Selected passage:
□ □ □ □ □
Plaintiff-Appellant,

v.

BRENT M. FERREL and GLASHEEN,

VALLES, AND INDERMAN LLP,

Defendants-Appellees.

APPEAL FROM THE DISTRICT COURT OF SANDOVAL COUNTY
James A. Noel, District Judge

Paul Mueller

Rio Rancho, NM

Pro Se Appellant

Jaramillo Touchet, LLC

David J. Jaramillo

Albuquerque, NM

for Appellees

MEMORANDUM OPINION

MEDINA, Judge.

{1}       Plaintiff appeals the entry of adverse summary judgments concluding he failed to bring this malpractice action within the four years prescribed by NMSA 1978, Section 37-1-4 (1880). This Court issued a notice of proposed disposition proposing to affirm the judgments below. Defendants have filed a memorandum in opposition to that proposed disposition, which we have duly considered. Remaining unpersuaded that the district court committed error, we now affirm.

{2}       Plaintiff’s memorandum asks this Court to consider new evidence, which he alleges would establish “reasonable doubt” about facts relied upon by the district court in granting summary judgment. [MIO 1, 12-15, 16-17] We note that as more fully explained in our notice of proposed summary disposition, any grant of summary judgment is premised upon the existence of undisputed facts and the absence of any dispute regarding the relevant facts in this case was established by the parties’ filings below. [CN 2-3] As a result, the “reasonable doubt” standard of proof has no bearing on any issue before this Court. See Rule 1-056(C) NMRA (authorizing summary judgments only where the documents filed establish that “there is no genuine issue as to any material fact”).
□ □ □ □ □
Collected data:
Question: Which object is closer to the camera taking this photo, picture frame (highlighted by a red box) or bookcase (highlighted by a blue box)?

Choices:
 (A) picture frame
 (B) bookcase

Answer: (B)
□ □ □ □ □
Activity 1: In the court opinion, how many years does Section 37-1-4 give for bringing the malpractice action?
Activity 2: Write out everything in the court opinion from "Albuquerque, NM" down to "we now affirm.", renaming "Albuquerque" as "Santa Fe".
Work only from the court opinion; leave the rows out of it.

Task response 1: Four years.

Task response 2:
Santa Fe, NM

for Appellees

MEMORANDUM OPINION

MEDINA, Judge.

{1}       Plaintiff appeals the entry of adverse summary judgments concluding he failed to bring this malpractice action within the four years prescribed by NMSA 1978, Section 37-1-4 (1880). This Court issued a notice of proposed disposition proposing to affirm the judgments below. Defendants have filed a memorandum in opposition to that proposed disposition, which we have duly considered. Remaining unpersuaded that the district court committed error, we now affirm.